[proofplan]
The external countability assertion is exactly the hypothesis that $M$ is a countable subset of the ambient universe. For the internal assertion, we express “$\omega_1$ is uncountable” as the first-order statement that no function from $\omega$ onto $\omega_1$ exists. This statement is true in $(H_\theta,\in)$, and since $\omega_1 \in M$ and $M \preccurlyeq (H_\theta,\in)$, elementarity transfers it to $M$.
[/proofplan]
[step:Record the external countability of $M$]
By hypothesis, $M$ is countable in the ambient universe. Thus there exists, externally, a surjective map
\begin{align*}
e:\omega \to M.
\end{align*}
This proves the external countability part of the theorem.
[/step]
[step:Express uncountability of $\omega_1$ by a first-order formula]
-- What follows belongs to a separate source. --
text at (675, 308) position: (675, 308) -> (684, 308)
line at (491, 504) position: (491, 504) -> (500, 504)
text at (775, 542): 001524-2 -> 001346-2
Let $\varphi(a)$ be the first-order formula in the language of set theory saying:
\begin{align*}
\text{there is no function } f \text{ such that } f:\omega \to a \text{ is surjective}.
\end{align*}
More explicitly, $\varphi(a)$ asserts that there is no set $f$ such that $f$ is a function with domain $\omega$, range contained in $a$, and
\begin{align*}
\forall y \in a \, \exists n \in \omega \, ((n,y) \in f).
\end{align*}
In the ambient universe, $\omega_1$ is the first uncountable ordinal, so there is no surjection from $\omega$ onto $\omega_1$. Therefore
\begin{align*}
(H_\theta,\in) \models \varphi(\omega_1).
\end{align*}
[/step]
[step:Transfer the statement to $M$ by elementarity]
Since $M \preccurlyeq (H_\theta,\in)$ and $\omega_1 \in M$, elementarity applies to the formula $\varphi(a)$ with parameter $a=\omega_1$. Hence
\begin{align*}
(M,\in) \models \varphi(\omega_1).
\end{align*}
Unwinding the definition of $\varphi$, this says that $M$ contains no object that it regards as a surjective function from $\omega$ onto $\omega_1$.
Thus $M$ is countable externally, while internally it satisfies that $\omega_1$ is uncountable.